Rice is listed at 5'9" (generous, for sure), but that doesn't hurt his stealth approach. Coaches sugarcoat his stature, saying he's compact, or that he has a low center of gravity. His teammates, naturally, are more blunt, calling him a shrimp or a fire hydrant. Says Greene with a laugh, "He's a stump." Whatever the word choice, Rice is extremely difficult for a defender to pick up until he's blowing by at full speed. And pity the guy who reaches out to stop him. "He'll rip your arm out," Schiano says.

Rice breaks tackles more often than Tiger Woods breaks par. He squats close to 600 pounds and has the hops to dunk a basketball. Would-be tacklers often let up, thinking Rice is down, then watch helplessly as he darts out from underneath them. He can hold himself up on one arm, knees up, like a tripod, supporting the big bodies of defensive linemen until he can break free. So how do you bring him down? Says Greene: "You pray."

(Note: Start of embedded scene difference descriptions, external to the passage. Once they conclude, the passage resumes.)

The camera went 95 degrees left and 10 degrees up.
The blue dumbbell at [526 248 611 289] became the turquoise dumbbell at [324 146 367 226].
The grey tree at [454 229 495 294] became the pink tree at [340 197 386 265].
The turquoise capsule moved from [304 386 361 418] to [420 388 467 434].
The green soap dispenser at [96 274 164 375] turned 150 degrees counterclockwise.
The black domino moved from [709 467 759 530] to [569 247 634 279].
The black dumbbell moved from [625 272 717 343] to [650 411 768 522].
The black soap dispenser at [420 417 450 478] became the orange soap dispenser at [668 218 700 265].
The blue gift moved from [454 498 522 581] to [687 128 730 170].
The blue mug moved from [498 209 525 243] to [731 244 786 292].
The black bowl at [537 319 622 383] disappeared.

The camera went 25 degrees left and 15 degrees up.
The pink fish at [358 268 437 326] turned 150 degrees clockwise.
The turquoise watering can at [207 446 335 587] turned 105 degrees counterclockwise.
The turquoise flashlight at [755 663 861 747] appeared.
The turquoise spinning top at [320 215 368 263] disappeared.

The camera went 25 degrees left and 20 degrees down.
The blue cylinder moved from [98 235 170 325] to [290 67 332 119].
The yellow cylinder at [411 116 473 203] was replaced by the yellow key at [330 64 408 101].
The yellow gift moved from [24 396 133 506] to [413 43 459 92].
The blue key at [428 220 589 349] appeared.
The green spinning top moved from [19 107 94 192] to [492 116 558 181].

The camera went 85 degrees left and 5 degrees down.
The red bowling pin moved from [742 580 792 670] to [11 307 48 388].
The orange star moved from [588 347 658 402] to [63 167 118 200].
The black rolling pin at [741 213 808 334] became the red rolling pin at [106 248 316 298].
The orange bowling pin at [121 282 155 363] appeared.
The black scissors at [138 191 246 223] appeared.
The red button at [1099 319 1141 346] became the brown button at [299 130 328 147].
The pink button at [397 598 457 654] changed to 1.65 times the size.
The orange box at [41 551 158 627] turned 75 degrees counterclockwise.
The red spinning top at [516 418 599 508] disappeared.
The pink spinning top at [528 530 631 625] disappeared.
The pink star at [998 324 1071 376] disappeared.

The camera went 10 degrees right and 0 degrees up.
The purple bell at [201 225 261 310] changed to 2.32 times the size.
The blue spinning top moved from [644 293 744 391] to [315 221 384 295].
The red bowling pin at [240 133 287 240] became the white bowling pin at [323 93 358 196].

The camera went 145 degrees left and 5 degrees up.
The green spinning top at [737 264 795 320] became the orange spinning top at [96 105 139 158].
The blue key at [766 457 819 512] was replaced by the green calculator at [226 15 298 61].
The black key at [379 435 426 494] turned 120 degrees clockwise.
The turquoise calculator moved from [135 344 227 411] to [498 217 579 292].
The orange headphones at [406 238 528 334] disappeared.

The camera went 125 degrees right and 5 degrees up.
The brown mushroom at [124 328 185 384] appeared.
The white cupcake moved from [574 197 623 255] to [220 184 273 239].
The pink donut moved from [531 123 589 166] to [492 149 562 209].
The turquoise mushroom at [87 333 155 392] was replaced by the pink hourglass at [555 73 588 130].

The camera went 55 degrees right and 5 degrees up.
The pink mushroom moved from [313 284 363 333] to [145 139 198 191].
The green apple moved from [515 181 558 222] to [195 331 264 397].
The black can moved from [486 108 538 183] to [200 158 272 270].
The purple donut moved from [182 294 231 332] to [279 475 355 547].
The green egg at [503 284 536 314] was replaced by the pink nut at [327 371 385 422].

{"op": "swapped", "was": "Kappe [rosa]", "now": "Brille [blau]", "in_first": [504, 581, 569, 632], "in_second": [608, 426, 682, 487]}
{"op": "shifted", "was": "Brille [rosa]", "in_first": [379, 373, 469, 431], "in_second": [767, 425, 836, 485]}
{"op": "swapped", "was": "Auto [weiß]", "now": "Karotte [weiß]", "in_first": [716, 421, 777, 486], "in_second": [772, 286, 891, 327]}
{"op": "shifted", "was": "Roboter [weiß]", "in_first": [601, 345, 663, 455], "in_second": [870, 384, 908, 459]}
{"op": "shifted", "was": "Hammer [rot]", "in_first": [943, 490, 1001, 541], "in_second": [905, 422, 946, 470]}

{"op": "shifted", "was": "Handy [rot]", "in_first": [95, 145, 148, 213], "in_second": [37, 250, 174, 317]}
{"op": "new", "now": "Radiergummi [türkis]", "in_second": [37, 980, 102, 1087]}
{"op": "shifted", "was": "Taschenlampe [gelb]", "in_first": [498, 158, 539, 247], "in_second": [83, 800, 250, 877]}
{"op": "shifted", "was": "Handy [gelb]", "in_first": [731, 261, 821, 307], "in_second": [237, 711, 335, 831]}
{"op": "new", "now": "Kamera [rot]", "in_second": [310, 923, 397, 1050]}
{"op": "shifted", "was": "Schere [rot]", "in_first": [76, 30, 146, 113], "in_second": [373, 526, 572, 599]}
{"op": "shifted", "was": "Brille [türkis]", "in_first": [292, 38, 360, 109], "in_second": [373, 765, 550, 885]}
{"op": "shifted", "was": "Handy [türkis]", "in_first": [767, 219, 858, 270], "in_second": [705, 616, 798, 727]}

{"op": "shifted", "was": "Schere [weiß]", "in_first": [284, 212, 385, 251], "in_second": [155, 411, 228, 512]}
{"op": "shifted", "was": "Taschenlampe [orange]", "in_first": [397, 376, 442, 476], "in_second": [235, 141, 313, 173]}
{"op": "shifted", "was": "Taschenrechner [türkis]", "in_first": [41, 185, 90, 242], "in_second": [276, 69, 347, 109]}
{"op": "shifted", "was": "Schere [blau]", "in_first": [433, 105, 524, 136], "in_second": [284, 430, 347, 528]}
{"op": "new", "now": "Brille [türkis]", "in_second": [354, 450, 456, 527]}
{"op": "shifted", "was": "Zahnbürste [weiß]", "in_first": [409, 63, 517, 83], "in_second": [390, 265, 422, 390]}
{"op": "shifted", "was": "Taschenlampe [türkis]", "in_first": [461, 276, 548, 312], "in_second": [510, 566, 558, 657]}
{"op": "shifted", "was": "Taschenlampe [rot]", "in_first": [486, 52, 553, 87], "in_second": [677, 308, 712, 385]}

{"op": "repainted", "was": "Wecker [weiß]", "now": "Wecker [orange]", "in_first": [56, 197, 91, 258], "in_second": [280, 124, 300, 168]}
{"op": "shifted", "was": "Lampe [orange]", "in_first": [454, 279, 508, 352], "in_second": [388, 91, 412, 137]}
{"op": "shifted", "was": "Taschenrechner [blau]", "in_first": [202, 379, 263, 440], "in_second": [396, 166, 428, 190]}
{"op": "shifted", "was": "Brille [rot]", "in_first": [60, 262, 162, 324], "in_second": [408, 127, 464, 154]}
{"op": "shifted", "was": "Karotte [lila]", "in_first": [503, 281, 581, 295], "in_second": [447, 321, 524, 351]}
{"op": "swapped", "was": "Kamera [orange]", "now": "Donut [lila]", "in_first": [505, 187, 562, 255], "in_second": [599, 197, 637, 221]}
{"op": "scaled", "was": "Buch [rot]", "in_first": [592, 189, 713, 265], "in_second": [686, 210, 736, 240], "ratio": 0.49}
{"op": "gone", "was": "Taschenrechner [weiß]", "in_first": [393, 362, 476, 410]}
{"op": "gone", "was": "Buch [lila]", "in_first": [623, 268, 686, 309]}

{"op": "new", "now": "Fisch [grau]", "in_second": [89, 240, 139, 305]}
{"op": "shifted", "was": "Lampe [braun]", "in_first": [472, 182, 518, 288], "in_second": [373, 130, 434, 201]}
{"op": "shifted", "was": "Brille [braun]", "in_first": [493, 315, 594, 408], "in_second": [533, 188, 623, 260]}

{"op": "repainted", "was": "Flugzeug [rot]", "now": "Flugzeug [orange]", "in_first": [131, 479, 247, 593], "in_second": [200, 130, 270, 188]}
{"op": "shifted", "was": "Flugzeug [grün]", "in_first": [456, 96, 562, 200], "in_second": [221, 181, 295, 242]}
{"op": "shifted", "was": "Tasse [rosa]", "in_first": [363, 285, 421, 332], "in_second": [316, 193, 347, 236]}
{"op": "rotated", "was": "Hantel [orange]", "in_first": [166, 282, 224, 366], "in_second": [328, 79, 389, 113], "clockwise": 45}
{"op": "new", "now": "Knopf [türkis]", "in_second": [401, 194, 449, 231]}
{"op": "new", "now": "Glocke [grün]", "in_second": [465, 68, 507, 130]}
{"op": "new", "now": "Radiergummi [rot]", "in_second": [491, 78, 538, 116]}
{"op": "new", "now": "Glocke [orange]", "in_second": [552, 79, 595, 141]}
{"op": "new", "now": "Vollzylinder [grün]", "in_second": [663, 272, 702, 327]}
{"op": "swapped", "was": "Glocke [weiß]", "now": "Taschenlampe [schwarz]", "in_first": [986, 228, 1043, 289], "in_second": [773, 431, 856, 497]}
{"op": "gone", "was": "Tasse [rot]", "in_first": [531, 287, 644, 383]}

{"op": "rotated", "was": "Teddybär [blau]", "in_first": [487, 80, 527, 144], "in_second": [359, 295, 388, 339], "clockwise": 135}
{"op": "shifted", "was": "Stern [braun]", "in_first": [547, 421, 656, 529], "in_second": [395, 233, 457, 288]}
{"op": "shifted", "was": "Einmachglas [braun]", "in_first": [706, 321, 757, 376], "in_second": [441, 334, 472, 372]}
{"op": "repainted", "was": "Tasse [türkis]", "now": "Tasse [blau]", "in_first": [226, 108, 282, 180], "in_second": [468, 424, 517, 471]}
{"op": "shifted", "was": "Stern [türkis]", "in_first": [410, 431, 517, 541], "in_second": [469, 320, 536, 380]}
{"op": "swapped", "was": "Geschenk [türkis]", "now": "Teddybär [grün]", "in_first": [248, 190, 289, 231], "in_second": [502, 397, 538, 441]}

AND THAT'S good advice for you too, Jersey. Pray for patience, the kind Rice displays when he runs. He's going to have a heavy enough load to haul without your piling on. "I tell Ray he can't listen to all those other voices," Leonard says. "He doesn't think much about the Heisman, but people close to him do, and that has to get into his head."

Back in March, Rice's girlfriend, Rutgers point guard Matee Ajavon, was named the Big East tournament's MVP after the Lady Knights defeated UConn. When Ajavon was handed her trophy, ESPN gave her a few seconds at the microphone. Grinning shamelessly, she screamed to the nation, "Ray Rice for the Heisman!" She's a born and bred Garden Stater, in case you couldn't tell.

Yes, Ajavon's voice is your voice, Jersey. But even his mom knows that no matter how loud you yell, Rice will acknowledge the noise only when he's ready. And, when he does, it won't be with anything as subtle as a wave.